When those agents start meeting other agents, the negotiation dynamics from Project Deal stop being a curiosity and start being a market structure. If your supplier's agent is running on a $0.25 input model and yours is running on a $5 input model, there is now a measurable expectation that the better-resourced agent extracts more value, every time, on every line item.

That is a kind of inequality the agent era has not had to confront yet. The cheap models are good enough for most consumer chat. They are clearly not good enough for adversarial negotiation against a frontier-tier counterparty.

The Pricing Math, Made Concrete

Pull up the actual API costs and it gets uglier. Here is what the gap looks like at current list prices.

ModelInput (per 1M)Output (per 1M)Tier
Claude Opus 4.7$15.00$75.00Frontier
Claude Sonnet 4.6$3.00$15.00Mid
Claude Haiku 4.5$0.25$1.25Budget
GPT-5.5$5.00$30.00Frontier
Gemini 3.1 Pro$1.25$5.00Mid

Opus output costs 60x more than Haiku output. The Project Deal numbers say that 60x cost gap turned into roughly $5 of edge per closed deal (the seller side plus buyer side). On a household-level shopping agent that closes one deal a week, the Haiku version saves you about $80 a year on inference and loses you about $260 in worse outcomes. The cheap option is not the cheap option.

This is the real argument for the premium tier. Not bigger context windows. Not nicer prose. Negotiation outcomes. The model that is smart enough to bluff, anchor, and walk away when the counterparty is doing the same.

The Consent Question

I want to flag something about how this experiment was designed. Anthropic ran a hidden A/B test on paid employees with real money on the line. Some of them lost real value because they were quietly assigned the cheaper model. The participants opted into Project Deal. Anthropic disclosed the methodology only after the experiment ended.

For an internal study at a research lab, that is reasonable.
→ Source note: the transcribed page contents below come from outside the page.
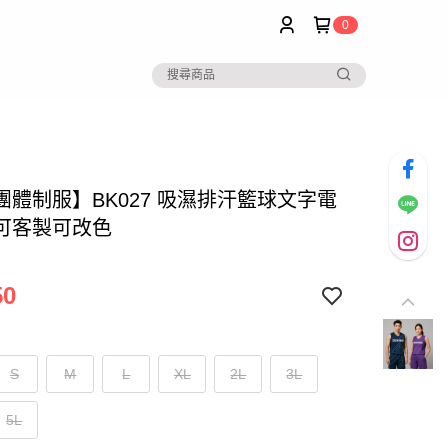
0
團體制服】BK027 吸濕排汗籃球文字電
可客製可改色
50
S
M
L
XL
2L
3L
5L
For the same setup deployed in a consumer product, it is the start of a regulatory conversation. If a marketplace assigns me an inferior agent and does not tell me, while routing my counterparty to a better one, that is the algorithmic version of yield-managing the customer. The FTC has shown an appetite for chasing this kind of thing in airline pricing. Agent assignment will get there.

46% of Project Deal participants said they would pay for a similar service. That is a strong signal for product-market fit. It is also a signal that the consumer agent layer is going to ship before the regulatory framework around it does. Which is normal for the internet. It is just noticeable when the stakes are real cash on real items in real time.

Our Take

Project Deal is a quiet announcement with a loud subtext. The tech works. Agents can negotiate real deals with real money and the markets clear cleanly. That part is settled.

The harder finding is that the model you assign your agent matters more than anyone has been publicly admitting. Cheap models lose to expensive ones in negotiation, and the people running cheap models cannot tell. We are about to live through several years of agent-to-agent commerce where the price-performance curve looks one way (cheap is fine, smart is luxury) and the actual outcome curve looks completely different (cheap pays a tax, you just cannot see it).

For developers building agent products: do not default to the cheapest model for tasks that involve adversarial negotiation, contract terms, or pricing decisions. Run the math the way Anthropic ran it. Hold every input constant. Swap only the model. Measure outcome. The right tier is the one that breaks even on inference cost plus expected delta in outcomes, not the one that wins on raw API price.

You can compare frontier model pricing on our models tracker and run your specific workload through the cost calculator if you want to model the break-even yourself.

The agent economy is not arriving with a press release. It is arriving with experiments like this one. Quiet. Methodologically tight. Findings that change how you should price your stack. If you missed Project Deal in the noise this week, do not. It is the most important thing Anthropic has published in a month.